WARNING: This is Bret... I was asked to write today's blog. This is not full of frill and projects. Just a little something from my heart about the importance of quality...
Of the five well-know senses, I would not say the sense of smell is my most keen. Oddly, this business has renewed my sense of smell and the way quality can not only be seen and touched, but smelled.
I grew up in a small town where the sweet aroma of orchards and gardens were overshadowed by the stench of pollution from one of the largest steel mills in America. My grandfather and two uncles worked at the mill. It was strange attending the family's outdoor-summer-dinners, harmonizing the sweet smells of my grandmother's home cooking with the gross smell on the skin and clothes of the men that spent their days at the steel mill.
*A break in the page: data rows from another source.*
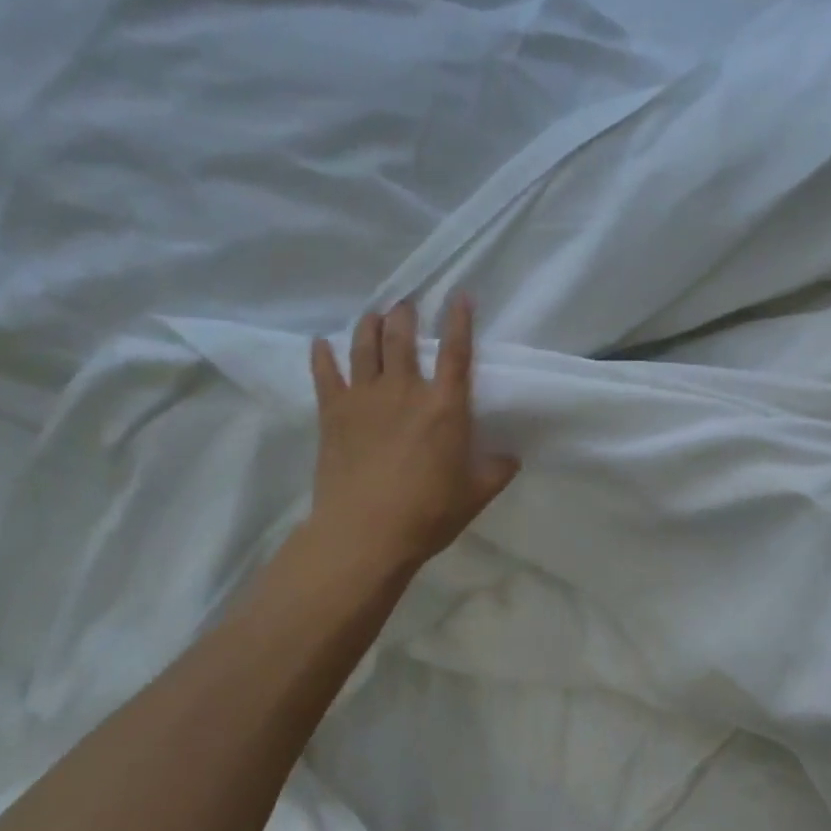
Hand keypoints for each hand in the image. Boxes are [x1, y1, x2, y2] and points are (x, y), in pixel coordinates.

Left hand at [303, 295, 519, 574]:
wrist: (365, 534)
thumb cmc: (427, 514)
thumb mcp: (475, 495)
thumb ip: (496, 470)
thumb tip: (511, 457)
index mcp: (445, 407)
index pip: (457, 352)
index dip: (460, 320)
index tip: (460, 295)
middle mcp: (405, 391)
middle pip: (403, 338)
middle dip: (405, 314)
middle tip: (406, 304)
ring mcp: (365, 399)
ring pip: (365, 347)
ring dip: (369, 325)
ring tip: (373, 314)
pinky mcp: (333, 414)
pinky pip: (325, 375)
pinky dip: (322, 356)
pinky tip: (320, 343)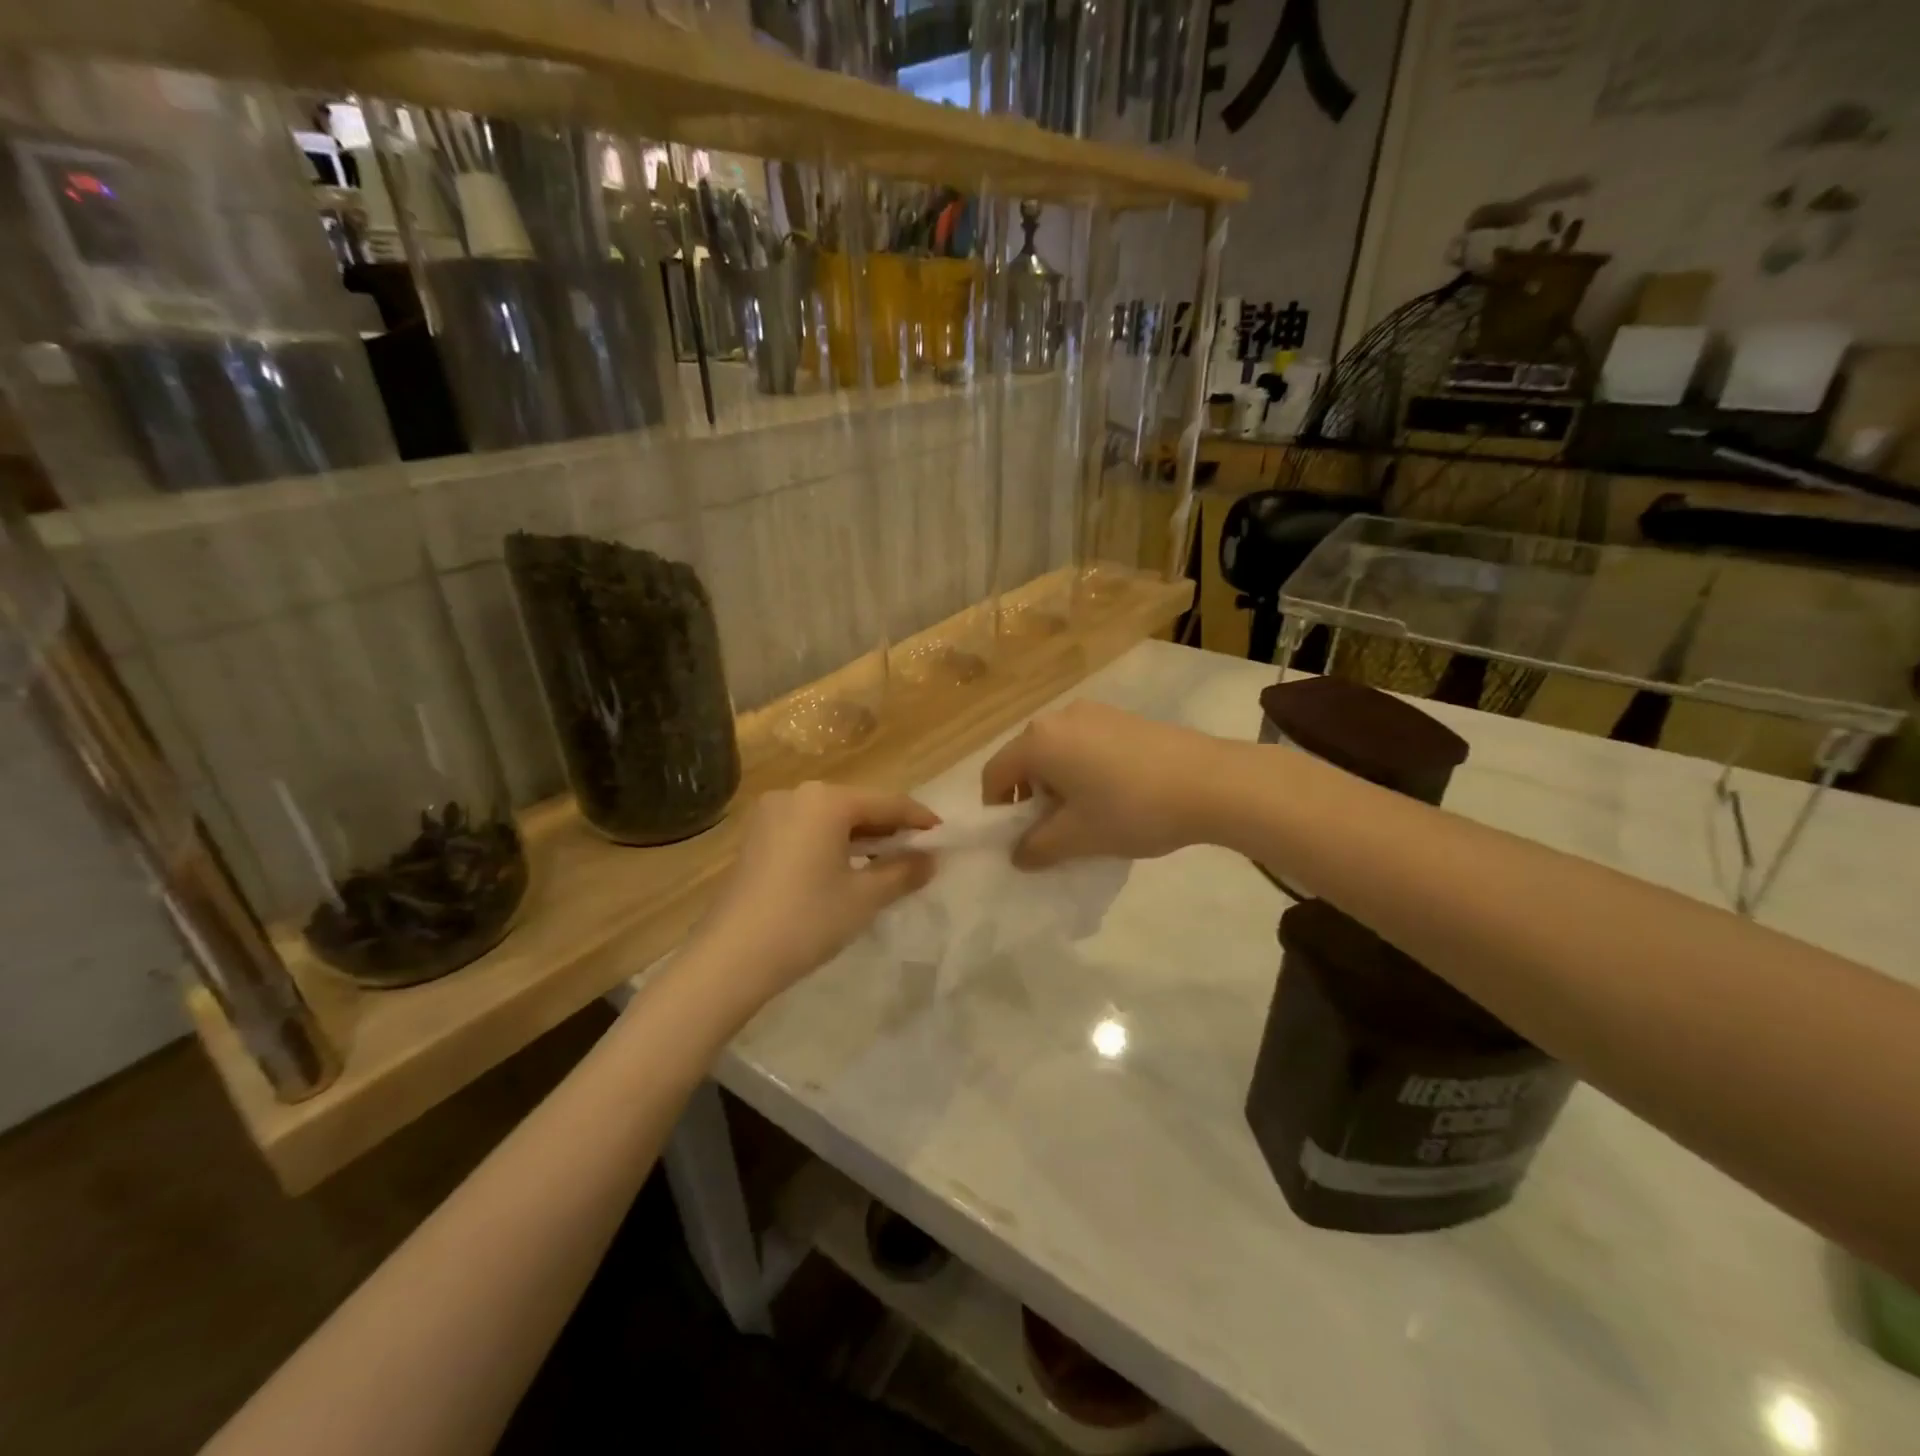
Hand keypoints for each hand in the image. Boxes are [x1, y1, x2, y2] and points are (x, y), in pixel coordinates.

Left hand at [689, 782, 937, 1005]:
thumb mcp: (864, 897)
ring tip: (888, 861)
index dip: (919, 819)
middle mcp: (796, 795)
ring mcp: (770, 815)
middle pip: (857, 805)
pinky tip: (846, 867)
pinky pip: (807, 830)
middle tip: (918, 851)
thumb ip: (903, 871)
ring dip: (861, 837)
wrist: (729, 959)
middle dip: (889, 828)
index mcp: (825, 800)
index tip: (943, 835)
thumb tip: (931, 859)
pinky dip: (832, 844)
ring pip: (830, 819)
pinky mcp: (755, 838)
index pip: (887, 802)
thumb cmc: (806, 920)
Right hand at [981, 702, 1230, 867]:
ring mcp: (1095, 712)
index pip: (994, 774)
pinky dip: (1084, 770)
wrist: (1211, 782)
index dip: (996, 810)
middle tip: (1053, 831)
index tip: (1016, 839)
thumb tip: (1018, 855)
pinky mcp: (1123, 717)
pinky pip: (1085, 744)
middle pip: (1025, 760)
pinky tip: (1115, 795)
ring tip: (1088, 815)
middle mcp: (1059, 717)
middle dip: (1030, 798)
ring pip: (1057, 752)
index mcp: (1038, 741)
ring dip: (1058, 785)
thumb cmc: (1131, 809)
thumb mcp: (1078, 837)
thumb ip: (1037, 848)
To top it off, my father was a chemist for a refinery plant that sold pitch to makers of aluminum. I probably took years off my life playing with liquid mercury and running up and down the railroad tracks near his plant inhaling who knows what?
My dad would come home every night smelling like creosote oil and coal tar. I think I probably worked more on "not smelling" things, than I did "enjoying smells" when I was young.
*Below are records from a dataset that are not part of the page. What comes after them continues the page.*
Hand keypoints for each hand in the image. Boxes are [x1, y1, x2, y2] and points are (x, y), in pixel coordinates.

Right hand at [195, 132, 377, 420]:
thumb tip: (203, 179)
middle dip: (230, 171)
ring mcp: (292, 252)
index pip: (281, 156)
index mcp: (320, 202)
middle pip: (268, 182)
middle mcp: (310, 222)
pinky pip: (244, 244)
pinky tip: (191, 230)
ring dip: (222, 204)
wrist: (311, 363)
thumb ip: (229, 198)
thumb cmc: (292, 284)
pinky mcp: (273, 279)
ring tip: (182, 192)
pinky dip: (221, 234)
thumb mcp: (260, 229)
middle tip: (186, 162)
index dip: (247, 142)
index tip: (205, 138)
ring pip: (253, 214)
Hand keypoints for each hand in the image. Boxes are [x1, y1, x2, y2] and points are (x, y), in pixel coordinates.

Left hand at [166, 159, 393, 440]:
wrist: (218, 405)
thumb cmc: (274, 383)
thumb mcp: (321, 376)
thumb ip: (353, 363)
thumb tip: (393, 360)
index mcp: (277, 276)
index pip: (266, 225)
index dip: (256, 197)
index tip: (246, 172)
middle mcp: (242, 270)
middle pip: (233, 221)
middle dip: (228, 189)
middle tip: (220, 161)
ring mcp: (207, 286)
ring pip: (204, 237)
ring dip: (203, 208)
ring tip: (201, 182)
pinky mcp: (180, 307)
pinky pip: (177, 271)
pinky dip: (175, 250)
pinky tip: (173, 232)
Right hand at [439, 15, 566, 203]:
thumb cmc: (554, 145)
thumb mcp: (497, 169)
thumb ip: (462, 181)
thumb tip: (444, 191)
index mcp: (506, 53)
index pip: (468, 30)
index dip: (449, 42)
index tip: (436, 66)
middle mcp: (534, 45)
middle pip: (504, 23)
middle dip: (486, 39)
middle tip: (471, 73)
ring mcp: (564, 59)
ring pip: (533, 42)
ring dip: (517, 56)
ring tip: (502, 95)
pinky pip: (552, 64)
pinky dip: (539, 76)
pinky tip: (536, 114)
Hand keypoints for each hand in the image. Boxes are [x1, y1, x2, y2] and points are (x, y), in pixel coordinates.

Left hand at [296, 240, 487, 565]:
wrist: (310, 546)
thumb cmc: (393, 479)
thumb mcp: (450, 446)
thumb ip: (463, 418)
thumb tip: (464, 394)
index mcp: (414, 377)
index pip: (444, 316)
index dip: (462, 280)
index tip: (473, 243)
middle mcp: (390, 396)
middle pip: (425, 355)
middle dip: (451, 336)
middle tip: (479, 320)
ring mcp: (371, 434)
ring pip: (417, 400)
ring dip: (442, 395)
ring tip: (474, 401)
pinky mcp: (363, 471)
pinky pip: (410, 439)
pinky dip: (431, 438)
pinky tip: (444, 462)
One of my best friends had a father who owned a mink ranch. As a very young boy, I would help on the ranch and even make a little money on odd chores. As a teenager, I split summer work between the mink ranch and a local chicken farm. The smells emitted from these two animal plants were, at times, unbearable.
There was one very good thing that came out of my time at the mink ranch... the free mink oil they would allow me to have. I would use the mink oil on my baseball glove, often spending hours working it into my "mitt." I would place a baseball in the palm of my glove, wrap it to "break-it-in," and sleep next to it.
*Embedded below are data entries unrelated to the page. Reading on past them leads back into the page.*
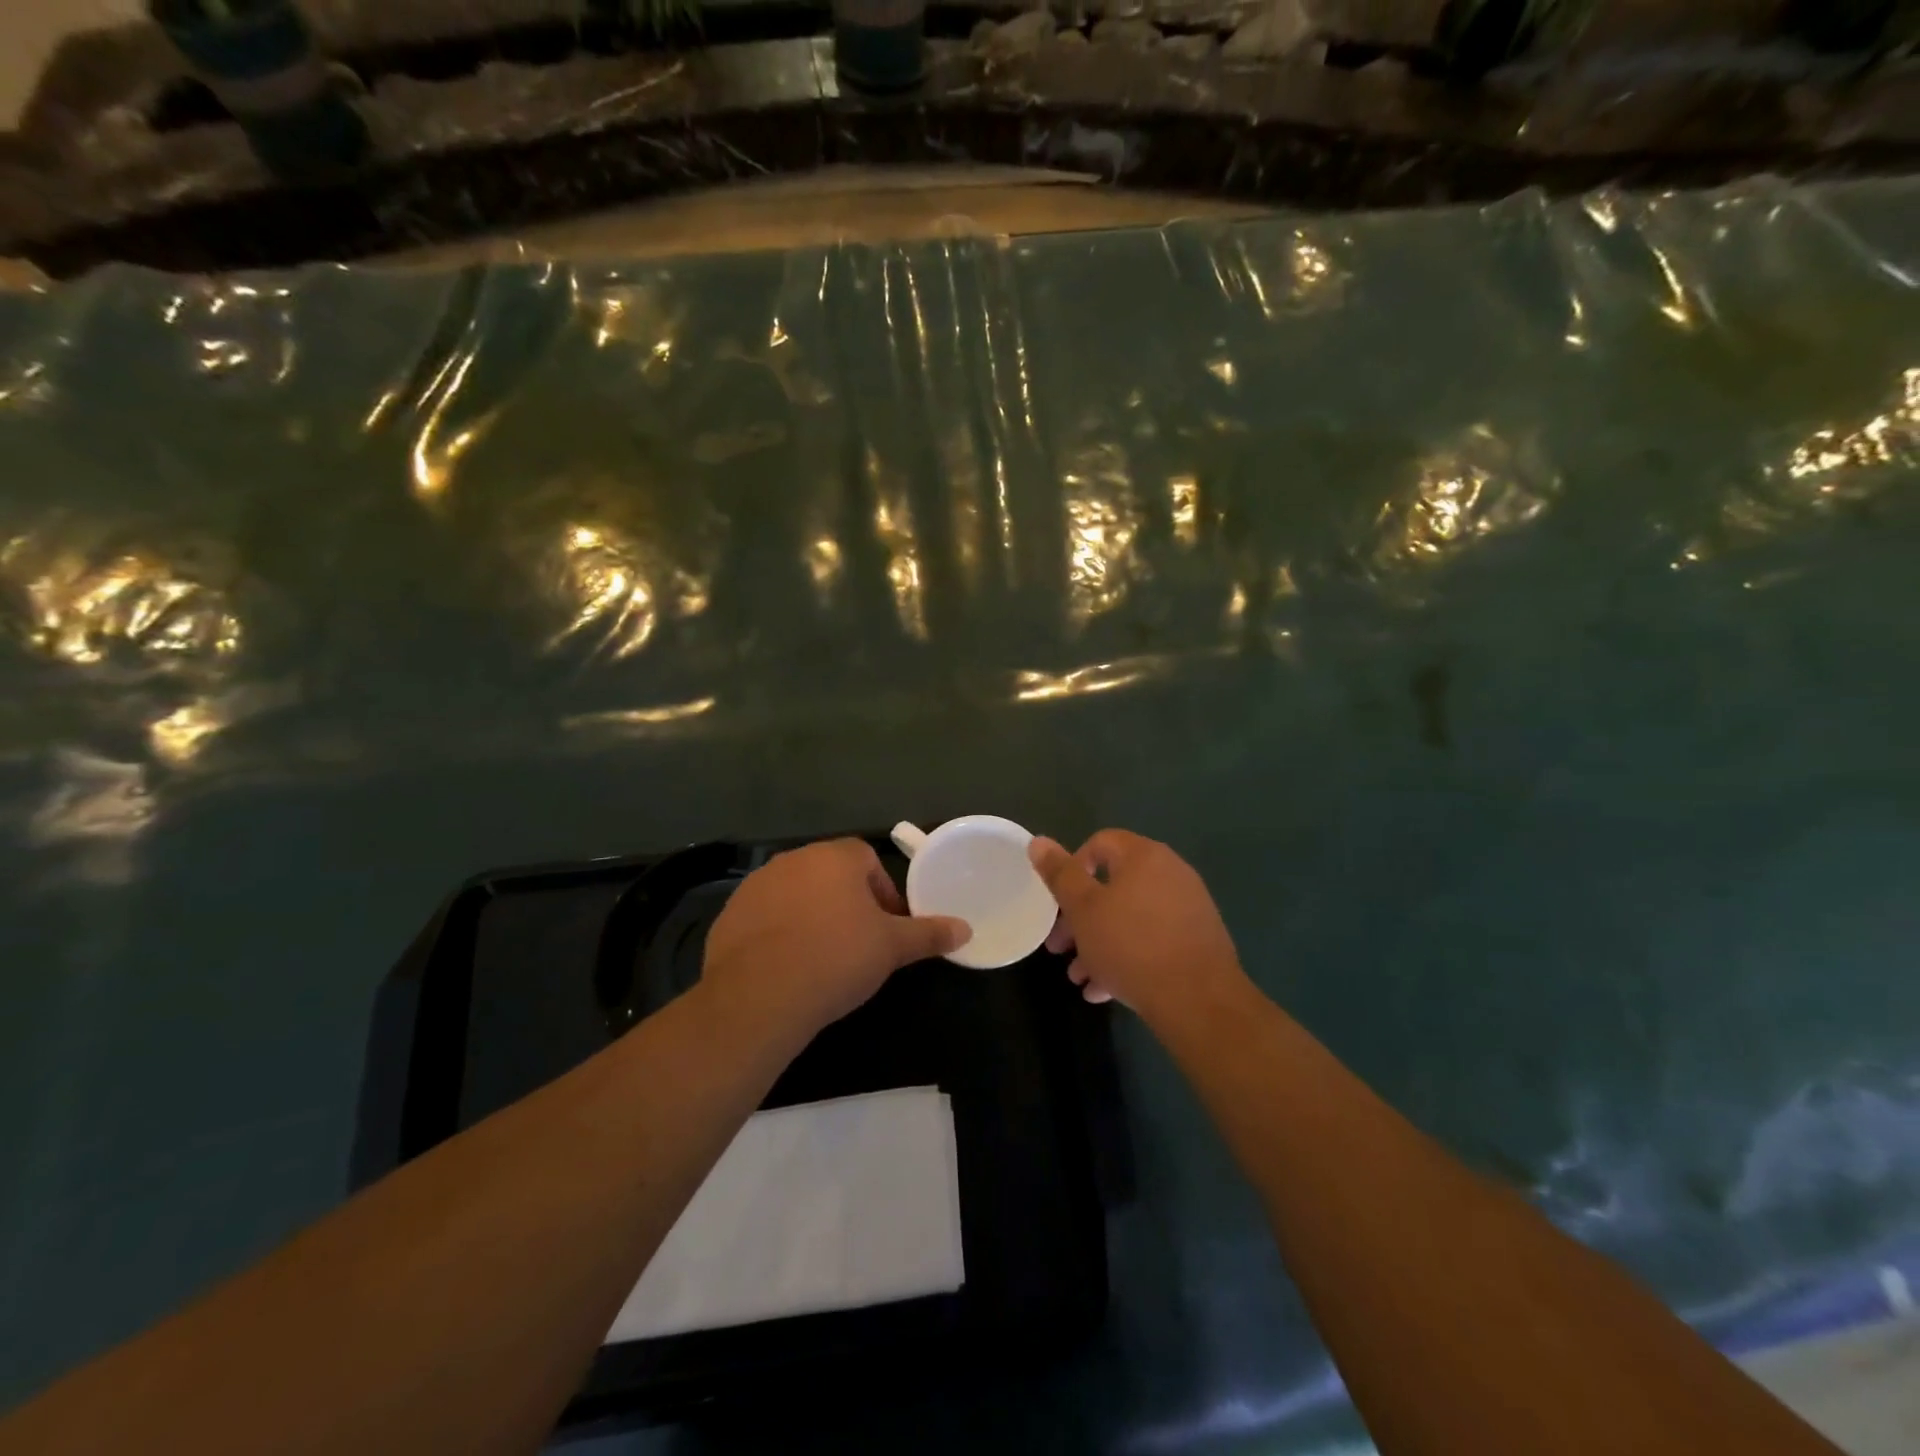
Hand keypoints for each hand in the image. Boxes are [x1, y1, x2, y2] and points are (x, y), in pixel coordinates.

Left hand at [701, 838, 970, 1038]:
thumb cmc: (837, 958)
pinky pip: (764, 916)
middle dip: (847, 903)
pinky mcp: (729, 914)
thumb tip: (966, 929)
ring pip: (795, 894)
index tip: (886, 926)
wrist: (760, 995)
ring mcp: (756, 885)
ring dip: (811, 915)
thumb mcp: (892, 948)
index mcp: (834, 857)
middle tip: (858, 943)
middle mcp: (793, 859)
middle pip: (829, 874)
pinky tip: (786, 966)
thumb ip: (929, 934)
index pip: (866, 859)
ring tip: (820, 957)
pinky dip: (778, 933)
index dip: (881, 891)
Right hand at [1029, 830, 1247, 1026]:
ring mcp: (1188, 907)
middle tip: (1059, 947)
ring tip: (1079, 977)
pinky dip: (1127, 956)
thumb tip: (1038, 840)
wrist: (1198, 1000)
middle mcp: (1170, 873)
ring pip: (1130, 918)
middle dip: (1080, 917)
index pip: (1100, 843)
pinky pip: (1153, 939)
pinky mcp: (1198, 940)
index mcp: (1144, 856)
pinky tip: (1105, 991)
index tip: (1058, 902)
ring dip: (1099, 943)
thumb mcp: (1083, 909)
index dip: (1072, 868)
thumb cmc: (1131, 945)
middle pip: (1113, 885)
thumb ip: (1060, 874)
At about the age of 10, baseball was becoming my passion. The smell of mink oil, mixed with leather, was the first smell I associated with success. It became an obsession - a superstition. I believed the time I put into caring for my glove made me better.
I became an all-star, played in three little league world series', watched my brother win a World Series title as a pitcher, went on to play college baseball and tossed in a year of professional ball, where I quickly learned baseball was meant to teach me more about life.
When I was asked to get behind the formation of Authentique Paper and we started building the business and printing papers, I quickly remembered how much I missed the smell of paper. I love going to the printings of our papers and soaking in the unmistakable smell of the print-shop we use. The smells have been there for over 100 years. The sons and grandsons who run this business grew up around printing and understand this smell. Our paper mill has also been at it for over a hundred years. Their papers are amazing and have the smell of quality as they are loaded into the presses.
I have heard that some of the papers released into the industry actually stink (the smell... not the designs... okay, maybe a little bit of both). I didn't hear of this during my first stretch in the paper-crafting industry. Now, at a time when others are cutting back on quality, we have emerged with custom paper textures and finishes. As a result, many people have reached out to us thanking us for our quality. They even tell us they love how our papers smell. The first time I heard this, I was a bit surprised, but I have come to discover what they mean. The combination of poor paper quality and ink just doesn't work. We don't do things that way.
I find it amazing how smells can instantly create emotion and link our minds to memories. If I were open a bottle of mink oil today, it would transport me back a few decades to the baseball field where I learned to chase my dreams and stabilize my fears.
So, while I've had a love-hate-relationship with smells since childhood, and don't rely on smell as my sense-of-choice, I certainly don't want to create papers that stink (in any sense of the word). I don't like the smell of cheap things and neither do you.